Harish Khare’s editorial in The Hindu titled This perverse rage against the poor today really struck a chord. He writes about the inherent class bias in a situation when the media blames the falling Sensex on the passing of the Food Security Bill, he writes about the irrationality of the rage against the poor and the belief that the poor are weighing the nation down when in fact India needs to distance itself from the needy and focus on economic development. I am aware that many people I know would regard Khare’s views as biased ‘Congressi’, ‘pseudo-secular’ rants, but I do think they merit some introspection.

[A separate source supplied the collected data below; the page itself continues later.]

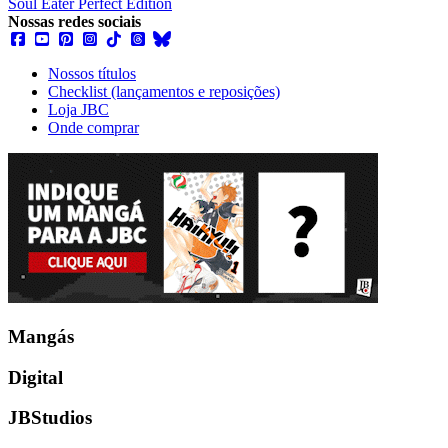
Soul Eater Perfect Edition
Nossas redes sociais
Nossos títulos
Checklist (lançamentos e reposições)
Loja JBC
Onde comprar
Mangás
Digital
JBStudios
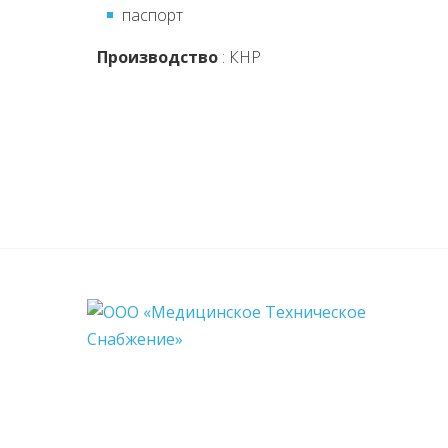
паспорт
Производство
: КНР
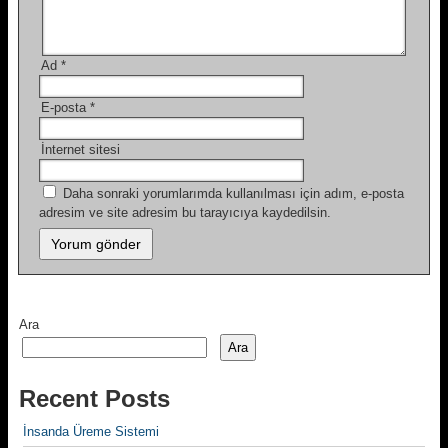
Ad
*
E-posta
*
İnternet sitesi
Daha sonraki yorumlarımda kullanılması için adım, e-posta
adresim ve site adresim bu tarayıcıya kaydedilsin.
Ara
Ara
Recent Posts
İnsanda Üreme Sistemi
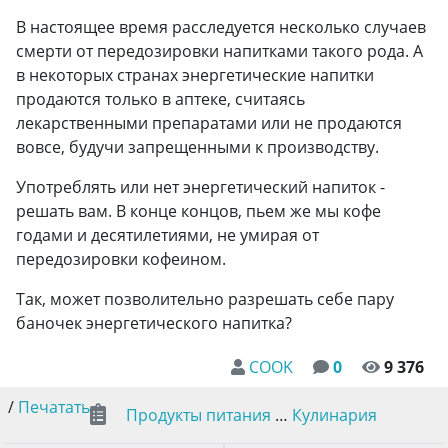
В настоящее время расследуется несколько случаев
смерти от передозировки напитками такого рода. А
в некоторых странах энергетические напитки
продаются только в аптеке, считаясь
лекарственными препаратами или не продаются
вовсе, будучи запрещенными к производству.
Употреблять или нет энергетический напиток -
решать вам. В конце концов, пьем же мы кофе
годами и десятилетиями, не умирая от
передозировки кофеином.
Так, может позволительно разрешать себе пару
баночек энергетического напитка?
COOK
0
9 376
/
Печатать
Продукты питания
…
Кулинария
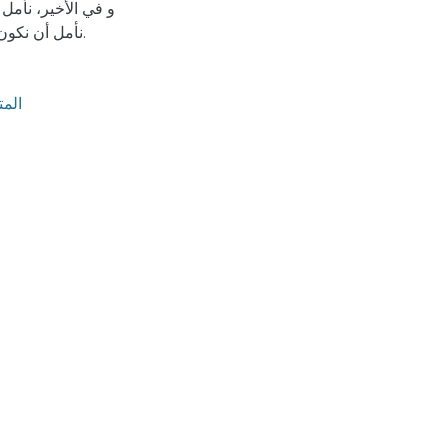
و في الأخير، نأمل
نأمل أن نكون قد قدمنا جهدا متواضعا يستفيد منه من له حاجة في هذا الشأن.
المت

An irresponsible media has made it easier still for an already isolated middle class and elite population to shrug off concerns about equity and inclusiveness. Yesterday, I was struck by a few conversations with fellow teachers as well as students as I was teaching a research seminar at SPA (School of Planning and Architecture, New Delhi) of which I am an alumnus.
As one teacher worked with his group, advocating the democratic use of common resources in the context of sustainability, another called him a socialist and exclaimed, “But capitalism works, doesn’t it?”. The students looked on, quite confused and even alarmed about the sudden turn of debate away from architecture and design to politics!
A short while later, as my group hotly debated the place of the urban poor in slums in a futuristic ‘smart’ city, one of them lamented in the most heartfelt manner: “Why is everything in India always a problem with no solutions, except idealistic impossible ones?”
The conversation went something like this: You can start with any development related issue in India and the discussion would boil to your belief system- whether it agrees with what the nation’s Constitution started out with, a socialist welfare State, placing our collective political believe firmly left off center. Or whether it veers to the right or further left. In the 67 years of being independent, India has naturally meandered along, testing this belief system, challenging it, twisting it, etc. Young people across the country, however, are unable to contribute meaningfully to national growth, frustrated by inefficiencies of the State and driven to cynicism by the apparent unwillingness of the political and bureaucratic class to really put their weight behind this belief system. The pursuit of material goals solely for personal gain, the perception of oneself as the productive worker and nothing more, not only makes the citizen feel useful but also absolved her of the responsibility of doing more, and even thinking more!
My students are highly idealistic. I can see it in their eyes. The need to dream and believe in a better collective future. I also see the skepticism and much of the angst is about resolving these two conflicting emotions and figuring out how they could play a role. I still feel the same. So do many of us. We refuse to let our dreams die, but are steadily reminded of the futility of these idealistic notions.
If idealism were to die, then what would be living for?
I, for one, would find it quite hard. And so I persevere. To instill in young people an empathy towards those who did not get a head-start in life like we did, is a starting point. To address the rage we feel about the world around us, to deconstruct its origins and emerge with a better understanding of how to address it, is another step in the right direction. To remind ourselves everyday that we have a right to dream and no one can take that from us. And to train ourselves to listen to the other point of view, for even those who speak in a very different voice may in fact be saying the same thing!